#### [EXERCISE MATERIAL]
──────────────────────────────

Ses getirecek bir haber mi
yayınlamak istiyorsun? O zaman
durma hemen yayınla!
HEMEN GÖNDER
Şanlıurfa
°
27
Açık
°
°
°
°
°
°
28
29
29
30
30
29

──────────────────────────────

#### [THE PROBLEM]
Type the whole listing again, unaltered.

#### [COMPLETED EXERCISE]
Ses getirecek bir haber mi
yayınlamak istiyorsun? O zaman
durma hemen yayınla!
HEMEN GÖNDER
Şanlıurfa
°
27
Açık
°
°
°
°
°
°
28
29
29
30
30
29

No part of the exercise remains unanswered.